(Record extracts):
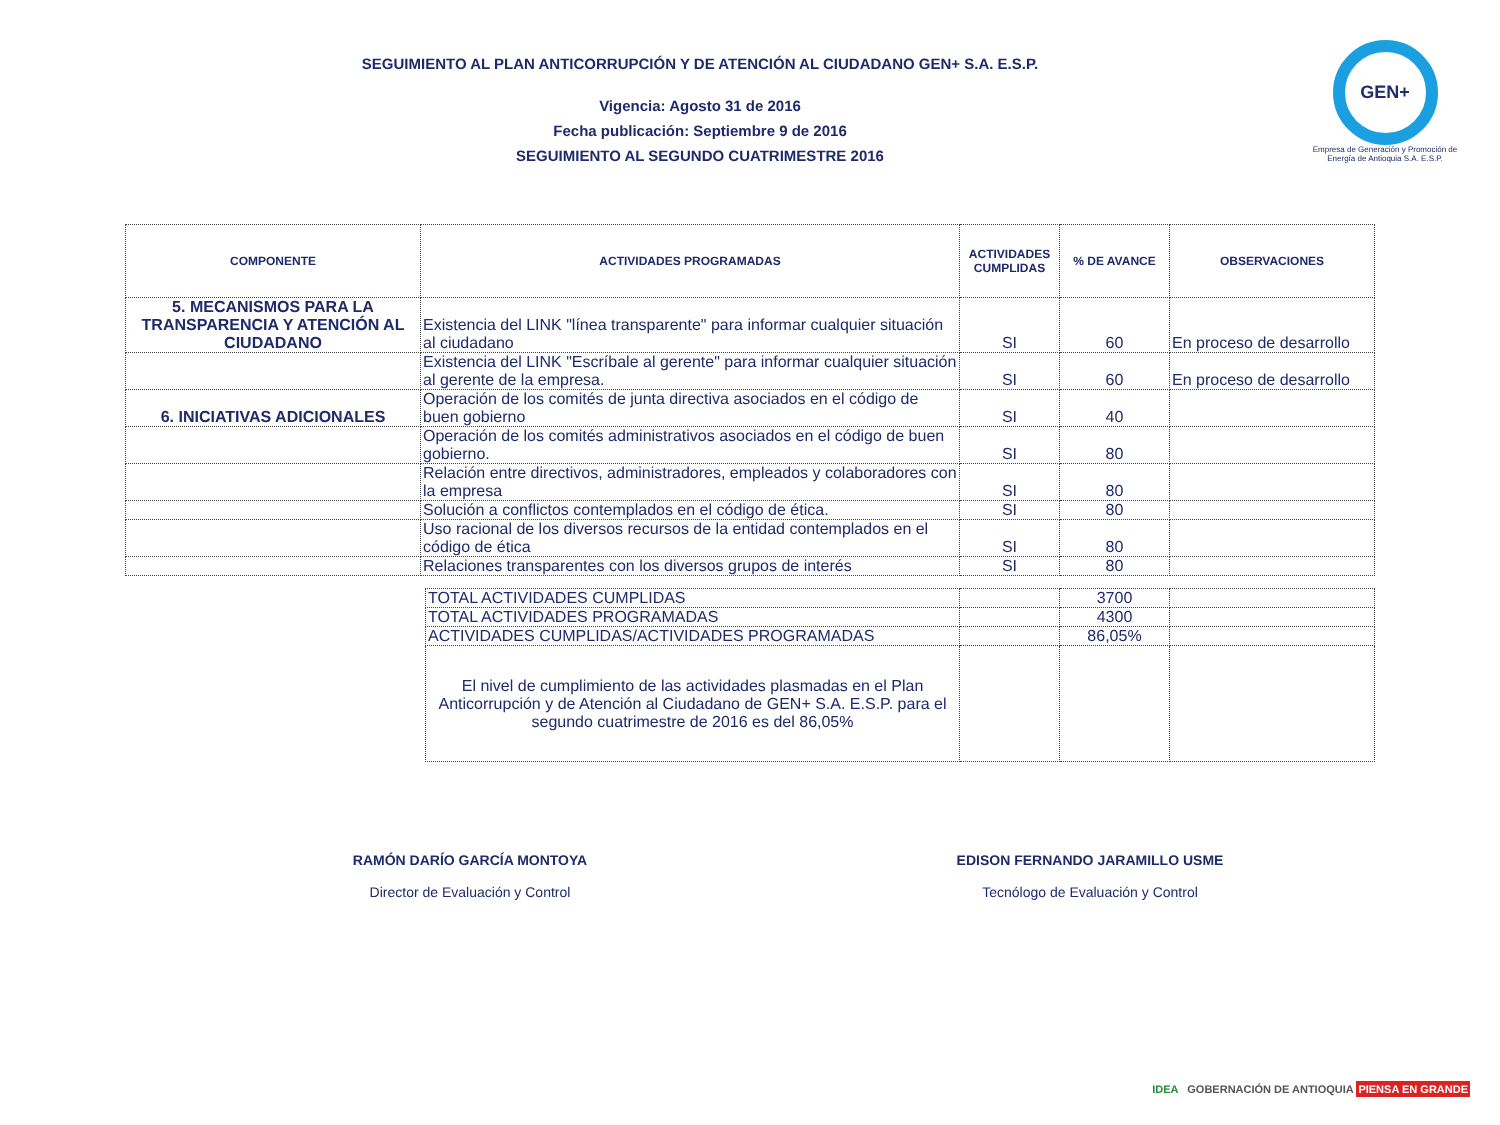GEN+
Empresa de Generación y Promoción de Energía de Antioquia S.A. E.S.P.
SEGUIMIENTO AL PLAN ANTICORRUPCIÓN Y DE ATENCIÓN AL CIUDADANO GEN+ S.A. E.S.P.
Vigencia: Agosto 31 de 2016
Fecha publicación: Septiembre 9 de 2016
SEGUIMIENTO AL SEGUNDO CUATRIMESTRE 2016
| COMPONENTE | ACTIVIDADES PROGRAMADAS | ACTIVIDADES CUMPLIDAS | % DE AVANCE | OBSERVACIONES |
| --- | --- | --- | --- | --- |
| 5. MECANISMOS PARA LA TRANSPARENCIA Y ATENCIÓN AL CIUDADANO | Existencia del LINK "línea transparente" para informar cualquier situación al ciudadano | SI | 60 | En proceso de desarrollo |
| | Existencia del LINK "Escríbale al gerente" para informar cualquier situación al gerente de la empresa. | SI | 60 | En proceso de desarrollo |
| 6. INICIATIVAS ADICIONALES | Operación de los comités de junta directiva asociados en el código de buen gobierno | SI | 40 | |
| | Operación de los comités administrativos asociados en el código de buen gobierno. | SI | 80 | |
| | Relación entre directivos, administradores, empleados y colaboradores con la empresa | SI | 80 | |
| | Solución a conflictos contemplados en el código de ética. | SI | 80 | |
| | Uso racional de los diversos recursos de la entidad contemplados en el código de ética | SI | 80 | |
| | Relaciones transparentes con los diversos grupos de interés | SI | 80 | |
| TOTAL ACTIVIDADES CUMPLIDAS | | 3700 | |
| TOTAL ACTIVIDADES PROGRAMADAS | | 4300 | |
| ACTIVIDADES CUMPLIDAS/ACTIVIDADES PROGRAMADAS | | 86,05% | |
| El nivel de cumplimiento de las actividades plasmadas en el Plan Anticorrupción y de Atención al Ciudadano de GEN+ S.A. E.S.P. para el segundo cuatrimestre de 2016 es del 86,05% | | | |
RAMÓN DARÍO GARCÍA MONTOYA
Director de Evaluación y Control
EDISON FERNANDO JARAMILLO USME
Tecnólogo de Evaluación y Control
IDEA GOBERNACIÓN DE ANTIOQUIA PIENSA EN GRANDE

(Your instructions): Give back every record exactly. Omit the pictures.

(Problem solution):
GEN+
Empresa de Generación y Promoción de Energía de Antioquia S.A. E.S.P.
SEGUIMIENTO AL PLAN ANTICORRUPCIÓN Y DE ATENCIÓN AL CIUDADANO GEN+ S.A. E.S.P.
Vigencia: Agosto 31 de 2016
Fecha publicación: Septiembre 9 de 2016
SEGUIMIENTO AL SEGUNDO CUATRIMESTRE 2016
| COMPONENTE | ACTIVIDADES PROGRAMADAS | ACTIVIDADES CUMPLIDAS | % DE AVANCE | OBSERVACIONES |
| --- | --- | --- | --- | --- |
| 5. MECANISMOS PARA LA TRANSPARENCIA Y ATENCIÓN AL CIUDADANO | Existencia del LINK "línea transparente" para informar cualquier situación al ciudadano | SI | 60 | En proceso de desarrollo |
| | Existencia del LINK "Escríbale al gerente" para informar cualquier situación al gerente de la empresa. | SI | 60 | En proceso de desarrollo |
| 6. INICIATIVAS ADICIONALES | Operación de los comités de junta directiva asociados en el código de buen gobierno | SI | 40 | |
| | Operación de los comités administrativos asociados en el código de buen gobierno. | SI | 80 | |
| | Relación entre directivos, administradores, empleados y colaboradores con la empresa | SI | 80 | |
| | Solución a conflictos contemplados en el código de ética. | SI | 80 | |
| | Uso racional de los diversos recursos de la entidad contemplados en el código de ética | SI | 80 | |
| | Relaciones transparentes con los diversos grupos de interés | SI | 80 | |
| TOTAL ACTIVIDADES CUMPLIDAS | | 3700 | |
| TOTAL ACTIVIDADES PROGRAMADAS | | 4300 | |
| ACTIVIDADES CUMPLIDAS/ACTIVIDADES PROGRAMADAS | | 86,05% | |
| El nivel de cumplimiento de las actividades plasmadas en el Plan Anticorrupción y de Atención al Ciudadano de GEN+ S.A. E.S.P. para el segundo cuatrimestre de 2016 es del 86,05% | | | |
RAMÓN DARÍO GARCÍA MONTOYA
Director de Evaluación y Control
EDISON FERNANDO JARAMILLO USME
Tecnólogo de Evaluación y Control
IDEA GOBERNACIÓN DE ANTIOQUIA PIENSA EN GRANDE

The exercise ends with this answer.